# Work to be completed:
Name every record label mentioned in the passage about Lorraine Ellison below.

# Text segment:
• • • • •

She switched to the R&B genre in 1964 and her first release was a chart entry, "I Dig You Baby" in 1965, on Mercury Records, which reached number 22 on the US Billboard R&B chart. Initially a slow seller, five months after its release, its reported national sales were 40,000. After another unsuccessful single, she signed with Warner Bros. Records, and in 1966 recorded "Stay with Me" at a last-minute booking, following a studio cancellation by Frank Sinatra."Stay with Me" reached number 11 in the U.S. Billboard R&B chart and number 64 in the U.S. Billboard Hot 100 chart. The song was produced and written by Jerry Ragovoy. Some of her later single releases were on Warner's subsidiary soul music record label, Loma Records. "Stay with Me" would become her signature song. Her follow-up single was "Heart Be Still" a minor hit in 1967. Ellison also recorded "Try (Just a Little Bit Harder)", a song later covered to more success by Janis Joplin. Peter Jones of Record Mirror rated Ellison's "Try (Just a Little Bit Harder)" 4/5 stars, writing, 'Soul-filled ballad here, intense vocals from Lorraine and the femme vocal group. Intense but same-y'. In May 1967, Ellison was due to tour the UK and Ireland, but cancelled due to illness.

Ellison composed some of her own songs (by herself and with manager and later husband, Sam Bell, who was lead singer of soul vocal group, The Enchanters. Her compositions were recorded by several other artists, including Jerry Butler, Garnet Mimms, Howard Tate and Dee Dee Warwick. After leaving Warner, she recorded at least two unissued tracks for the then fast-growing Philadelphia International label in her hometown.

Twice-married and using the surname Gonzalez-Keys, Lorraine Ellison gave up the music business to take care of her mother, but continued to sing in church. Ellison died in January 1983 from ovarian cancer at the age of 51.

• • • • •

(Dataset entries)
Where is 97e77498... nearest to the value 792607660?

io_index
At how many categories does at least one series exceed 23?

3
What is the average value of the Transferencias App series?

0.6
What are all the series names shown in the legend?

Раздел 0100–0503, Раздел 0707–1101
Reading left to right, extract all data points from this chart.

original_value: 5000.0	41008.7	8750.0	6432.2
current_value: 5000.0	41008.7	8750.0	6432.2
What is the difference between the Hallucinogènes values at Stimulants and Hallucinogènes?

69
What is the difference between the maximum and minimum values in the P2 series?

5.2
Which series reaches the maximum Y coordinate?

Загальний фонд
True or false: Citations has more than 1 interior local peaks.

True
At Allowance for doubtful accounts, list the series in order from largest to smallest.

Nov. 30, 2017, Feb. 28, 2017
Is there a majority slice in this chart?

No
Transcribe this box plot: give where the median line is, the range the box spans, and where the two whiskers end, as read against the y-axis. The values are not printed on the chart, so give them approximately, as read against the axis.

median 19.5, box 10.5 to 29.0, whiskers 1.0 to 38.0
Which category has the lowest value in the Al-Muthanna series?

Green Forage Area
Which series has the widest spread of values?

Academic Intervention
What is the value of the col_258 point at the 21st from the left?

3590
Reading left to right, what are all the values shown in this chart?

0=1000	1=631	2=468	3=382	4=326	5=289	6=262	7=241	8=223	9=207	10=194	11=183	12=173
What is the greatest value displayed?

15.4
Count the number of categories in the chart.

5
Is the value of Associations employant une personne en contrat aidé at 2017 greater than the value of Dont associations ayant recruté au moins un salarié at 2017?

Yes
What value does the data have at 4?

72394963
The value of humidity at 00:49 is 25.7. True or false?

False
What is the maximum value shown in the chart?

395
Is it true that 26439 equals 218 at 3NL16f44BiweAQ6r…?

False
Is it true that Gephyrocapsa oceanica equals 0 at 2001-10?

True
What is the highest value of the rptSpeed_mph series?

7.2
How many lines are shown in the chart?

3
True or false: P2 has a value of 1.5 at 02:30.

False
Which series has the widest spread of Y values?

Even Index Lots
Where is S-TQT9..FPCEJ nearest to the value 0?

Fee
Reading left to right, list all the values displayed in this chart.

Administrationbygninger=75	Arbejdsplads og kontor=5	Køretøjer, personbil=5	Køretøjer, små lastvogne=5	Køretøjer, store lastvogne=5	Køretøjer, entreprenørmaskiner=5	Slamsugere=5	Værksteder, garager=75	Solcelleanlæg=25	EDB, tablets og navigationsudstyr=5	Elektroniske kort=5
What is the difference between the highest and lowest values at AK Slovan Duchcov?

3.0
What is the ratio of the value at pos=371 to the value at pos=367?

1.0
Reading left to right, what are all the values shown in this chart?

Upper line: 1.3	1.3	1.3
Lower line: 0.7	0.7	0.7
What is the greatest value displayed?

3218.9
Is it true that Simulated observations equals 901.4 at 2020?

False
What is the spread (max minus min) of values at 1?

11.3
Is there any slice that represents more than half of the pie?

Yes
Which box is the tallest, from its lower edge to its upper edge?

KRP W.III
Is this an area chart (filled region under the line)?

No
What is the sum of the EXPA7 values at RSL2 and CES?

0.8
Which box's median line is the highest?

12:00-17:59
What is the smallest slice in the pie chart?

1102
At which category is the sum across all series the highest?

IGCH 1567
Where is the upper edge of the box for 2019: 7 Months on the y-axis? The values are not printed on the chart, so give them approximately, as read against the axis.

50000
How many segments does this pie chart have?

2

• • • • •

# Answer space:
Mercury Records, Warner Bros. Records, Loma Records, Philadelphia International